Os sacerdotes chefes, escribas e anciãos são citados aproximadamente sete
vezes ao longo do texto de Mc 14,1–16,8.
O sumo sacerdote, ou sacerdote chefe,
representa o pior dos estereótipos em relação a Jesus, ou seja, o da completa rejeição ou
rejeição plena.
Os sacerdotes chefes, ou sumos sacerdotes, escribas e anciãos, fazem
referência ao poder religioso, àqueles que trabalham com as Escrituras, e ao civil: uma
espécie de triunvirato maldoso que se une para destruir Jesus. Sua rejeição tende à intolerância religiosa, uma vez que Jesus anunciava uma mensagem que provinha do Reino
e o tinha como centro da vida dos homens. O Reino, a Soberania e a Era de Deus eram a
verdade que Jesus pregava.
Também nesse rol entram os soldados, que serviam para a manutenção da paz e
da segurança do representante do Império Romano. Os soldados são intolerantes a Jesus,
tratando-o com desprezo e crueldade. Eles o humilham, o insultam e o maltratam com
escárnio.
A cristologia, em Marcos, pode ser entendida como substrato ou
consequência da descrição de Jesus realizada pelo narrador.
O protagonista do evangelho de Marcos, Jesus de Nazaré, pode ser considerado
um personagem redondo, o que para a análise narrativa representa um personagem bem
estruturado e possuidor de diferentes nuances que ficam evidentes no conjunto da leitura
do evangelho marcano.
Jesus se apresenta a nós como um personagem completo, pois
contém traços marcantes, dentre os quais, o mistério, que o leva a atuar de maneira nova e
surpreendente, agindo como Deus.

# Enunciado:
Dê continuidade ao texto sobre os personagens do evangelho de Marcos, começando logo após a última frase.

# Dados brutos:

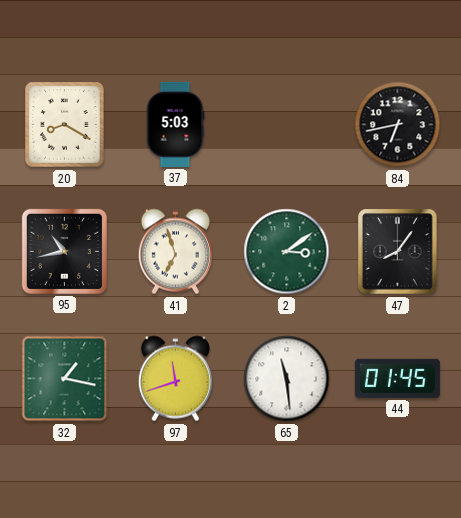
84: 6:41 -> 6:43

# Resultado final:
Pode-se dizer que:
O que Jesus “diz” revela sua compreensão de si mesmo como agente
de Deus e seus propósitos. Tanto o que Jesus faz como o que ele diz
expressam seus valores e mostram sua integridade vivendo de acordo
com esses valores. As reações ante Jesus incluem medo, ofensa,
assombro, lealdade aguerrida e firme oposição.
Tais informações nos possibilita ver a integralidade do personagem Jesus.
Os leitores se encantam com o Jesus narrado por Marcos. Ele é autônomo em
todo o sentido da palavra, sendo caracterizado, pelo narrador, como Filho de Deus, profeta
ou Messias.
Ele decide o destino de sua vida, realiza em si a vontade de Deus, o Pai,que o enviou.
Jesus é descrito Filho de Deus do começo ao fim do evangelho (Mc 1,1-
15,39).
Na narrativa, ele se posiciona com atitudes decisivas: ir a Jerusalém, à cidade de
Betânia; voltar para Jerusalém; comer a Páscoa com seus discípulos; orar ao Pai no
silêncio; deixar-se ser conduzido pelos guardas até o Sinédrio e, ao mesmo tempo, à cruz.
Por fim, doar-se às mãos de Deus. Ele “vai à morte sem resistência alguma”
A caracterização do personagem Jesus no evangelho de Marcos se revela em
consonância como o servo sofredor na profecia de Isaías.
Jesus é o “sofredor inocente, Filho obediente, o total cumprimento das
Escrituras.
Mc 14,1-42 revela um Jesus obediente e sofredor.
Em Mc
14,43–15,15, é possível testificar o desenvolvimento da imagem de Jesus, mestre e profeta,
vindo da parte de Deus.
A cena da prisão de Jesus fornece um link crucial entre as imagens
proféticas de Jesus e a Cristologia da Paixão.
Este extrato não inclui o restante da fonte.